After the mental toll of the COVID-19 pandemic, St. John Fisher College was awarded a new $1.8 million federal grant to promote the Mental Health Counseling and Psychiatric Mental Health Nurse Practitioner master’s degree program.

The grant has two major goals: to create the capacity in the community for integrated care, for young people and underrepresented care, and for mental health people and primary care providers to begin working together as a team. 

Matthew Cieplicki, SGA Senator for the Wegmans School of Nursing believes that more “diversity represented can allow people to feel more accepted in their care,” while the current system has built-in structural inequalities. An increase in diversity would allow for care that is both more “natural and relatable” according to Cieplicki. This grant will allow Fisher to take on a proactive approach that Ciepliki believes could both save lives and foster important conversations.

 Dr. Robert Rice helped to apply for the grants and is an Associate Professor in the Mental Health Counseling Program here at Fisher. He clarified that most of the money will go directly to students in these programs. Any student who does placement at an integrated setting will receive $10,000 toward tuition. The school hopes that this will allow for people from underrepresented communities who may not have been able to afford it to attend Fisher. Rice hopes this will allow Fisher to have “more people from underrepresented communities who may not have been able to attend Fisher and better mirror the populations we are trying to serve”.  “I hope that students are excited– excited about the opportunity to be ahead of the curve and learn new skills on the cutting edge of where the field is going”.
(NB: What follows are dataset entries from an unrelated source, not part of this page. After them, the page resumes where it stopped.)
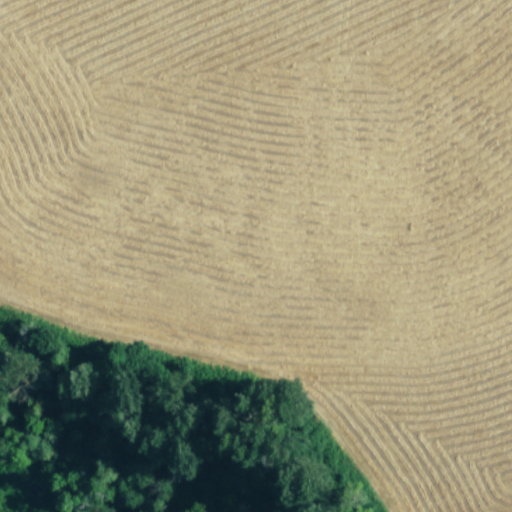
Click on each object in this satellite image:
road: (371, 354)
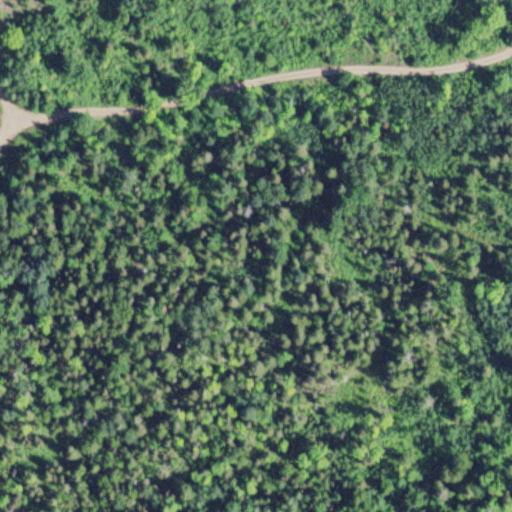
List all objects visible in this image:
road: (252, 86)
road: (15, 138)
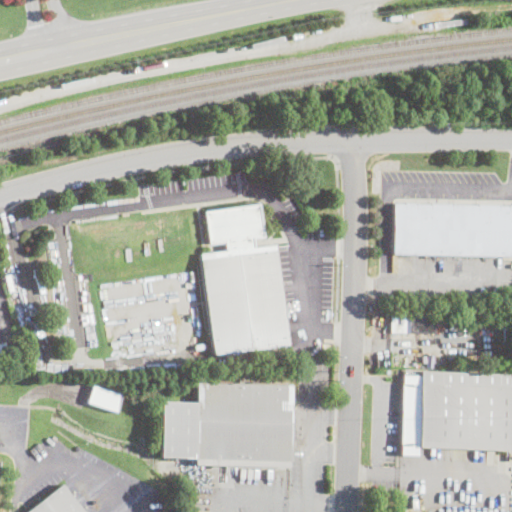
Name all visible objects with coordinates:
road: (282, 2)
road: (297, 2)
road: (60, 22)
road: (32, 25)
road: (155, 28)
road: (18, 55)
railway: (254, 64)
railway: (254, 74)
railway: (254, 83)
road: (432, 137)
road: (173, 154)
road: (252, 160)
road: (402, 192)
road: (6, 209)
road: (60, 212)
building: (451, 228)
building: (454, 229)
road: (328, 249)
road: (444, 279)
building: (241, 282)
building: (241, 283)
road: (310, 284)
road: (368, 285)
road: (383, 314)
road: (4, 315)
building: (411, 321)
building: (412, 321)
road: (352, 325)
road: (332, 333)
road: (366, 343)
road: (412, 343)
building: (13, 347)
building: (3, 350)
road: (66, 360)
building: (103, 397)
building: (103, 398)
building: (456, 410)
building: (456, 411)
road: (331, 415)
building: (230, 424)
building: (230, 426)
road: (331, 454)
road: (19, 457)
road: (80, 468)
road: (380, 468)
road: (364, 472)
building: (56, 502)
building: (57, 502)
road: (260, 503)
road: (329, 506)
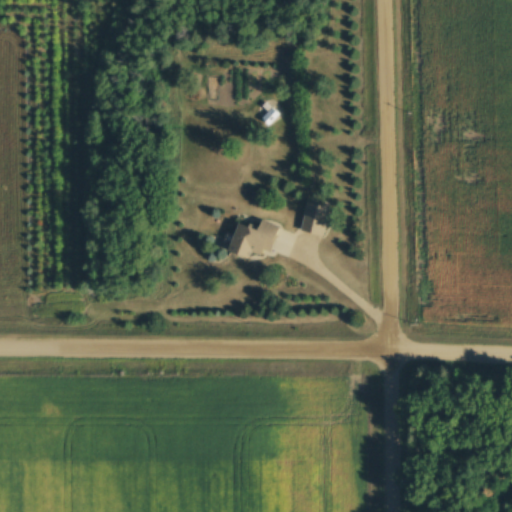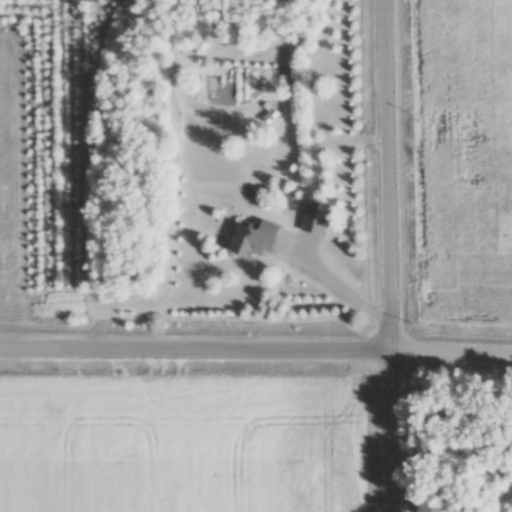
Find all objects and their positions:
building: (318, 218)
building: (259, 239)
road: (388, 255)
road: (256, 348)
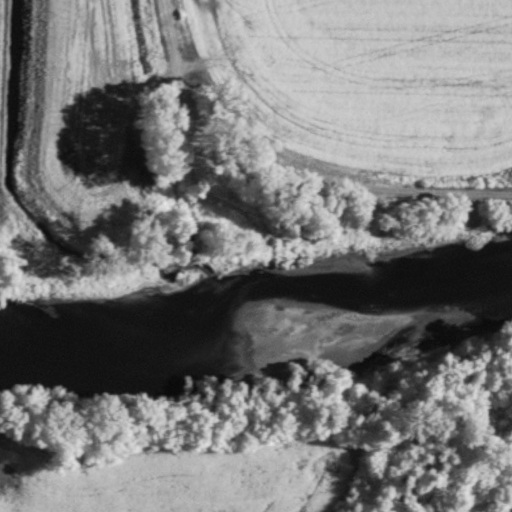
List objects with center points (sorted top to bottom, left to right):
river: (256, 310)
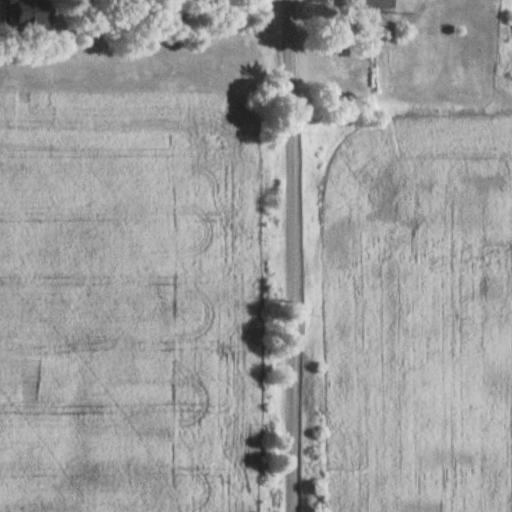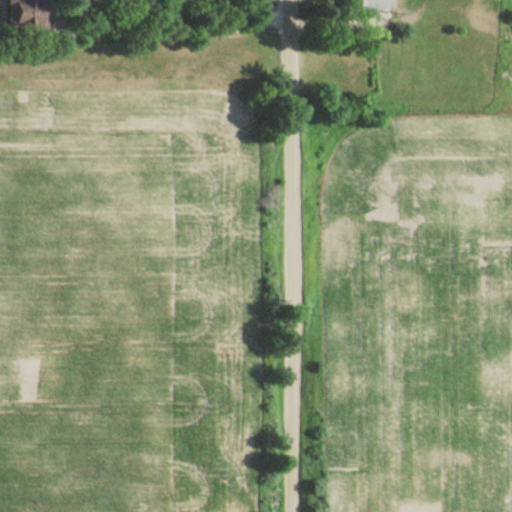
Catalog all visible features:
building: (371, 4)
building: (24, 14)
building: (25, 14)
road: (166, 31)
road: (290, 255)
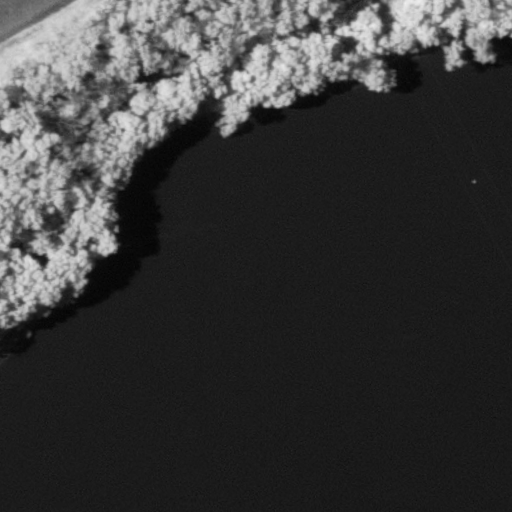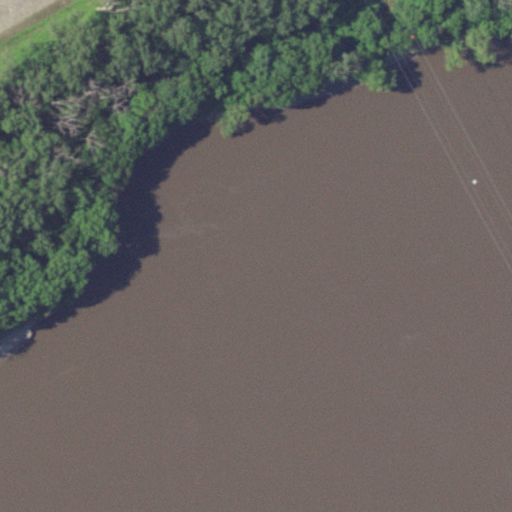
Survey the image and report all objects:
river: (388, 436)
. “It honestly gets pushed under the rug a lot these days,” Senior Nursing Student Kyle Sacco, who works as a patient care technician in pediatric-inpatient behavioral-health at Strong Memorial Hospital, said. 
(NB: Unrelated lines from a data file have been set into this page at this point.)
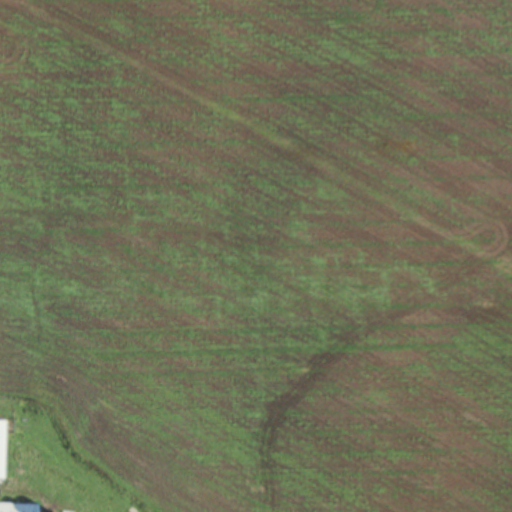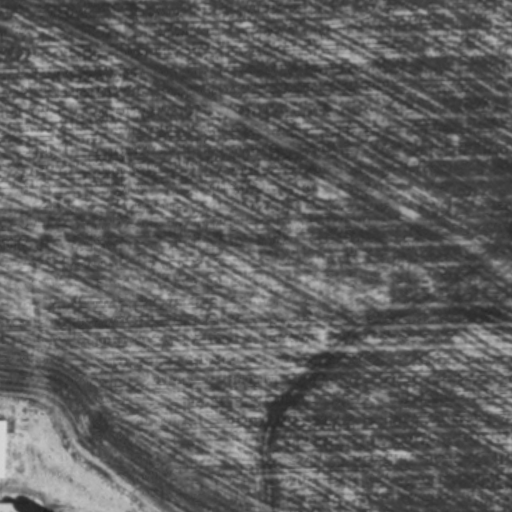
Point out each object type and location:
building: (1, 447)
building: (19, 507)
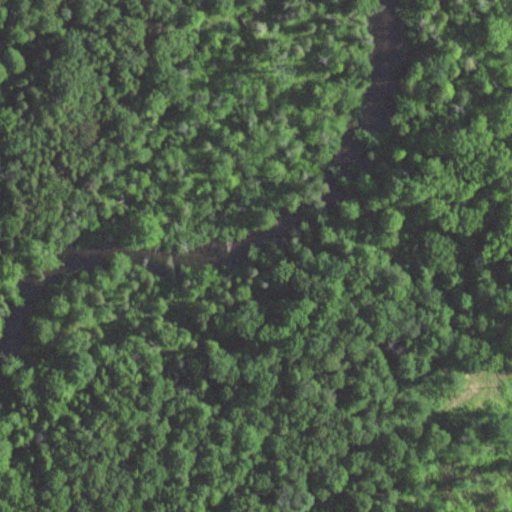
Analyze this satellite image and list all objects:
river: (256, 245)
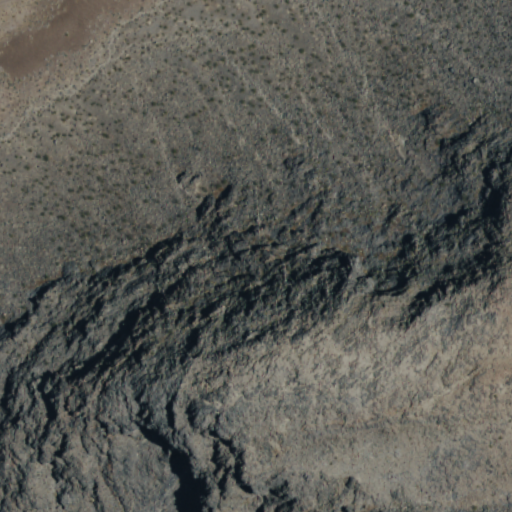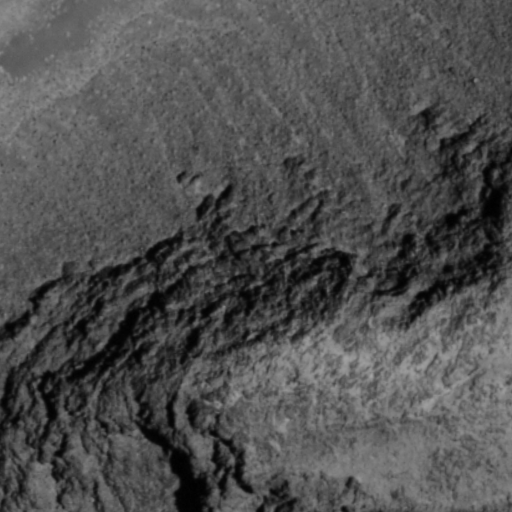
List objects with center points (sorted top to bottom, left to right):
road: (2, 1)
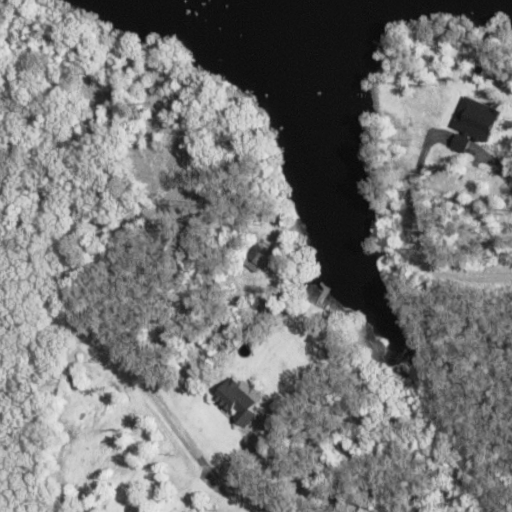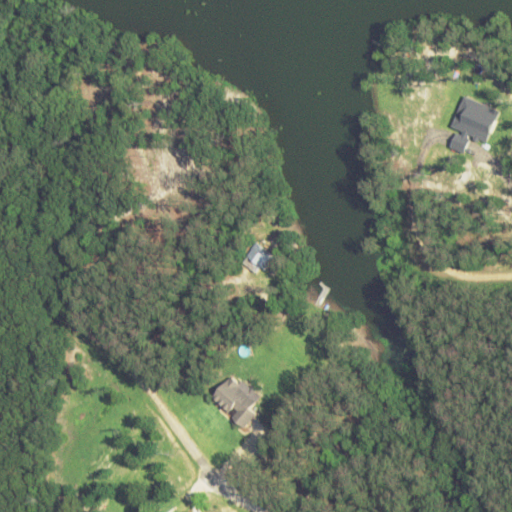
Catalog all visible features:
building: (261, 258)
building: (238, 403)
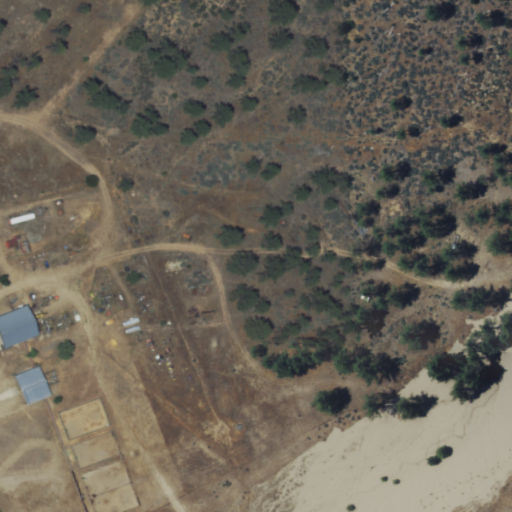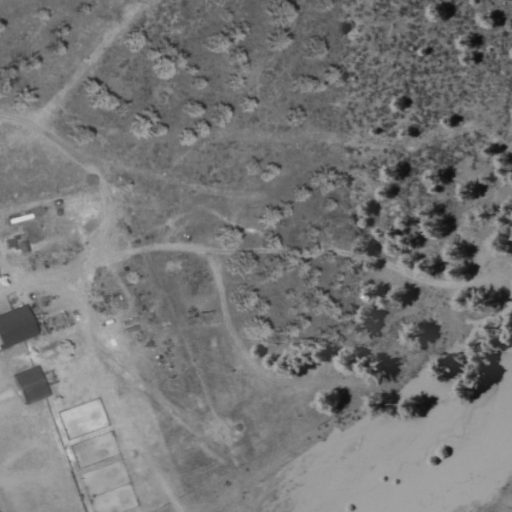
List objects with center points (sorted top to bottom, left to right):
road: (46, 55)
road: (112, 214)
building: (17, 327)
building: (32, 386)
“People don’t believe that mental health is really a real issue or see anyone in their life struggling so they think it’s fake.” Sacco goes on to touch on the stigma of mental health in the community. “People pay more attention to other aspects of medicine because they think the only problems that are fixable are the ones they can see.” 

Cieplicki agreed, “No matter how good your physical health is, if you are struggling mentally you won’t truly be able to enjoy any of it.” One goal of the program is to get mental health care in someone’s primary care office, something Rice said would help to reduce that stigma. 
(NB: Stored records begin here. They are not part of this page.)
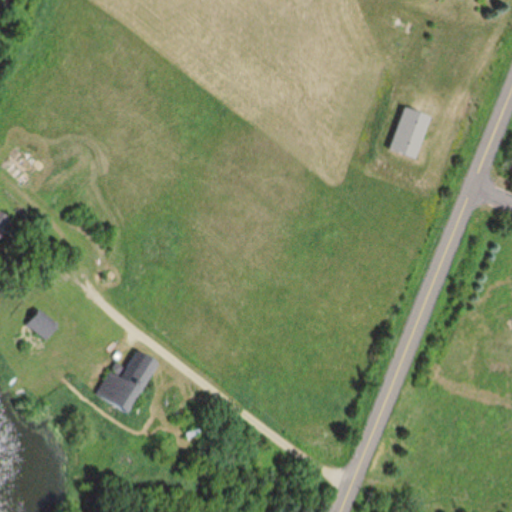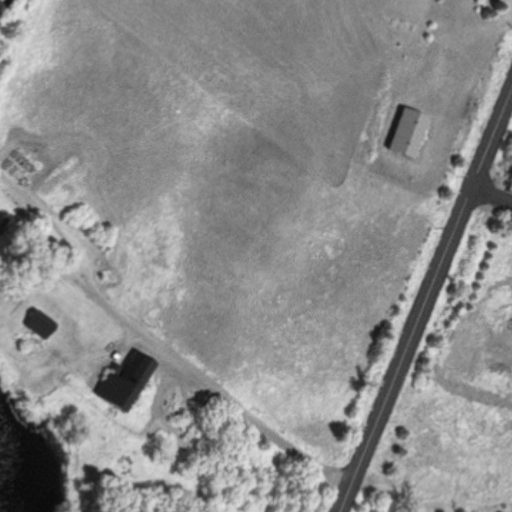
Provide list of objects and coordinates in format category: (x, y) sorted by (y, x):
building: (410, 131)
road: (493, 189)
building: (3, 221)
road: (51, 257)
road: (90, 268)
road: (426, 300)
building: (44, 324)
park: (459, 378)
building: (127, 381)
road: (248, 415)
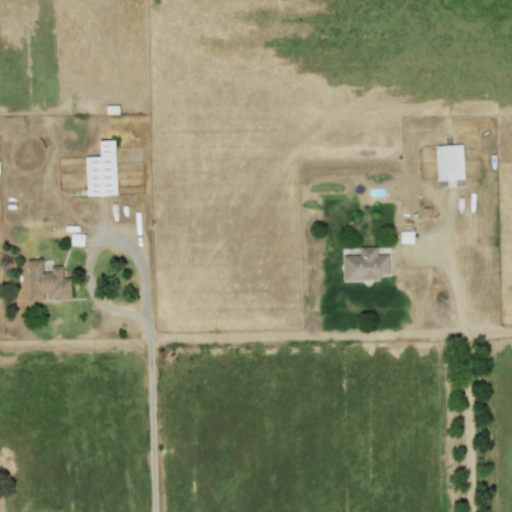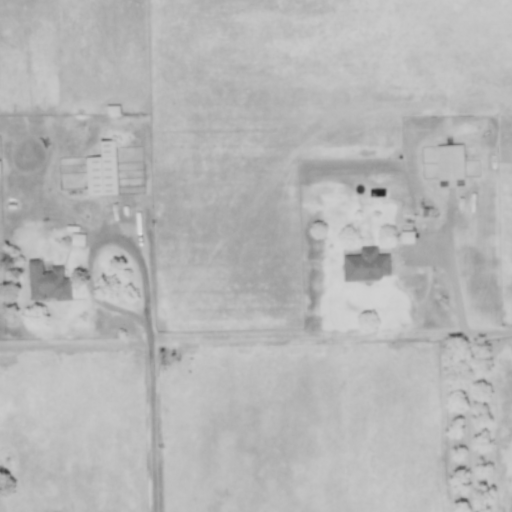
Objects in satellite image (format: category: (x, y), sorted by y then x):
building: (449, 161)
building: (101, 170)
crop: (256, 256)
building: (364, 264)
building: (46, 281)
road: (144, 298)
road: (466, 378)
“Mental health seems to be more prevalent of an issue than ever before,” Rice said. Cieplicki refers to it as a “snowball effect”, with feelings of isolation and anxiety compounding on each other during the pandemic. Sacco is hopeful that increased awareness of and resources towards mental health care on campus will help the Fisher community as a whole. “People don’t know that kids around here are struggling.” He makes the point that many

physical medical issues that people often think of as health can often heal themselves with little to no medical care, but someone who is suicidal often doesn’t have that ability. 

The grants are focused on graduate students, but Rice clarifies that a psychology undergraduate degree is not necessary and that “plenty of Fisher undergrad apply” to the program.